BEGIN Supplied text

Execution speed of FVP models

Hi,

From what I understand FVP Fast models are supposed to run at speeds comparable to real hardware. But when I’m trying to evaluate the example specified here → Image Classification Code Sample the inference speed is orders of magnitude slower (on FVP_Corstone_SSE-300_Ethos-U55) than the real hardware. Are there any custom settings that can be used to improve the execution timing for the FVP platform and make it more closer to real-time? It would really be helpful to get some idea on the limitation here. Thank you :slight_smile:

I’ve already tried disabling timing adapters via ETHOS_U_NPU_TIMING_ADAPTER_ENABLED.

Hi @karandewan,

Thanks for getting in contact with your question! The FVP may not always be as fast as execution on actual hardware, but at least for the FVP_Corstone_SSE-300 you can supply the following as an argument when launching the FVP `-C ethosu.extra_args="–fast" to help.

So for example your full command would be something like:

~/FVP_Corstone_SSE-300/models/Linux64_GCC-9.3/FVP_Corstone_SSE-300_Ethos-U55 ./bin/ethos-u-img_class.axf -C ethosu.num_macs=128 -C ethosu.extra_args="–fast"

This will make execution much faster when running anything on the ethos-U. Note that your output will still be bit-accurate, but the cycle numbers produced can no longer be trusted to be accurate.

Hope this helps,
Richard

1 Like

Hi @Burton2000,

This is extremely helpful. Thank you so much !!

Using this option speeds up the execution of the code on NPU significantly.

Are there additional options to improve the overall speed of the platform too. For e.g. On staring the simulation I see that the CPU clock rate is set to 32000000Hz (32MHz). Is there an option to increase it too?

telnetterminal0: Listening for serial connection on port 5000
telnetterminal1: Listening for serial connection on port 5001
telnetterminal2: Listening for serial connection on port 5002
telnetterminal5: Listening for serial connection on port 5003

    Ethos-U rev 136b7d75 --- Apr 12 2023 13:44:01
    (C) COPYRIGHT 2019-2023 Arm Limited
    ALL RIGHTS RESERVED

sh: line 1: xterm: command not found
INFO - WARN - MPS3_SCC->CFG_ACLK reads 0. Assuming default clock of 32000000
Processor internal clock: 32000000Hz
INFO - V2M-MPS3 revision A
INFO - Application Note AN228, Revision C
INFO - MPS3 build 3
INFO - MPS3 core clock has been set to: 32000000Hz
INFO - CPU ID: 0x411fd220
INFO - CPU: Cortex-M55 r1p0
...

END Supplied text
BEGIN Raw records

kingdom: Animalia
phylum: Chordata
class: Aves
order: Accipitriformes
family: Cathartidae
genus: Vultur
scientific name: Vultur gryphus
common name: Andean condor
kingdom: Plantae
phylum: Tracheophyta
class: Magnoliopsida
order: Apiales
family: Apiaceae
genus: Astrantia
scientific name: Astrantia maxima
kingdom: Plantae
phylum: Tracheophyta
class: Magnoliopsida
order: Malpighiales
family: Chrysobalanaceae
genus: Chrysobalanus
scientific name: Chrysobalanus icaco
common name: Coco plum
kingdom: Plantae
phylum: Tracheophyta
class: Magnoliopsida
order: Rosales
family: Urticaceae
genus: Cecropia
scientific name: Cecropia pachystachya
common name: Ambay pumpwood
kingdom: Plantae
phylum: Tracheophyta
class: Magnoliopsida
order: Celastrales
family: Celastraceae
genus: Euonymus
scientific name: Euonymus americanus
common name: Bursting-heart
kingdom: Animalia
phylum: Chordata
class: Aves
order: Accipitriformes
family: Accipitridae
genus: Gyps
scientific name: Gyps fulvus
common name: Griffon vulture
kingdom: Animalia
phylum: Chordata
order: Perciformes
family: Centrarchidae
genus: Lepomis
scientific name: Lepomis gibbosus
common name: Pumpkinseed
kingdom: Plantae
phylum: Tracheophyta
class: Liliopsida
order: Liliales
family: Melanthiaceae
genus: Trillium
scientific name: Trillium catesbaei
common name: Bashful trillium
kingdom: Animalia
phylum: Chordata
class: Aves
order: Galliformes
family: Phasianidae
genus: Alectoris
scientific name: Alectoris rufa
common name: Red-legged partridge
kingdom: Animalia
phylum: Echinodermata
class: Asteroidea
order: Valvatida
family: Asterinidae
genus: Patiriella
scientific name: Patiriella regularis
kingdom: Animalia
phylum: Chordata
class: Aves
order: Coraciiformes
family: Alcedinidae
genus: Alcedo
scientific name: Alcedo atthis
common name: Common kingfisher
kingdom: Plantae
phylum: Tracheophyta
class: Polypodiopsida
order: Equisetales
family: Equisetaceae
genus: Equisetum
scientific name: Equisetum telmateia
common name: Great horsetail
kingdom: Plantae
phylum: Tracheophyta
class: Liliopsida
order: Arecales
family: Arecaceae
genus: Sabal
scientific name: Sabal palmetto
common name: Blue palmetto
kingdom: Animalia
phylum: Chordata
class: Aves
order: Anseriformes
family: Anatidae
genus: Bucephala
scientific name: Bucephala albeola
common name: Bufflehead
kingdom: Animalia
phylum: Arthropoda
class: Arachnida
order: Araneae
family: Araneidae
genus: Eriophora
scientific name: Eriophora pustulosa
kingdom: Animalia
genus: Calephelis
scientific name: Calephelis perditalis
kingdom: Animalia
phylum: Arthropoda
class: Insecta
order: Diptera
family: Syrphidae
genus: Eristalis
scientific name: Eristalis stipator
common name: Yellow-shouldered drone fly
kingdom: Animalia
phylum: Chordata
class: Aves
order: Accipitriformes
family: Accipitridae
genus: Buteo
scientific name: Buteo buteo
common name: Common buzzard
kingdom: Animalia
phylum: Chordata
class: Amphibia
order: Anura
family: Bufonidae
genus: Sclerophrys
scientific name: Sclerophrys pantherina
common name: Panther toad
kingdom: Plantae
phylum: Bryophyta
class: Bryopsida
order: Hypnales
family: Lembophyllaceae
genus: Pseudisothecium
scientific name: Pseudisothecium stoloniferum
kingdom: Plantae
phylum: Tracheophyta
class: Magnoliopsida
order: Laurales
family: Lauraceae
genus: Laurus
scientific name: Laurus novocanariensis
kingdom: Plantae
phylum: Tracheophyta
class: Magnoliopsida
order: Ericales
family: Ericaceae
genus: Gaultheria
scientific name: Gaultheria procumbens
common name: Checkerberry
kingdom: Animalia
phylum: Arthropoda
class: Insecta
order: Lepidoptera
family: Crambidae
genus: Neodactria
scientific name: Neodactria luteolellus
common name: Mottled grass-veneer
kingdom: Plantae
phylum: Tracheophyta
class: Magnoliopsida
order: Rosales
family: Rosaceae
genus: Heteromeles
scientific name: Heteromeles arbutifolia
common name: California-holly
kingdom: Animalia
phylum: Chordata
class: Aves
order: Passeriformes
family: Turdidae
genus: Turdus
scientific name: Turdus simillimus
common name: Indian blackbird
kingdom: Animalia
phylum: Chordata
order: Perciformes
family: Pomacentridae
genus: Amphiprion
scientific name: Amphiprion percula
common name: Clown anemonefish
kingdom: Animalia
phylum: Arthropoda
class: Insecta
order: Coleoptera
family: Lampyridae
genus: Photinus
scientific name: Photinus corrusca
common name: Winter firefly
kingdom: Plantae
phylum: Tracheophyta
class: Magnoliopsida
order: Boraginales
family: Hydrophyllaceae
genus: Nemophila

END Raw records

▸ **Exercise 1**
Reproduce the FVP thread word for word from "Thanks for getting" to "to be accurate.".
▸ **Exercise 2**
In the FVP thread, what does the reply say can no longer be trusted to be accurate once the fast option is used?

▸ **Task answer 1**
Thanks for getting in contact with your question! The FVP may not always be as fast as execution on actual hardware, but at least for the FVP_Corstone_SSE-300 you can supply the following as an argument when launching the FVP `-C ethosu.extra_args="–fast" to help.

So for example your full command would be something like:

~/FVP_Corstone_SSE-300/models/Linux64_GCC-9.3/FVP_Corstone_SSE-300_Ethos-U55 ./bin/ethos-u-img_class.axf -C ethosu.num_macs=128 -C ethosu.extra_args="–fast"

This will make execution much faster when running anything on the ethos-U. Note that your output will still be bit-accurate, but the cycle numbers produced can no longer be trusted to be accurate.

▸ **Task answer 2**
The cycle numbers produced.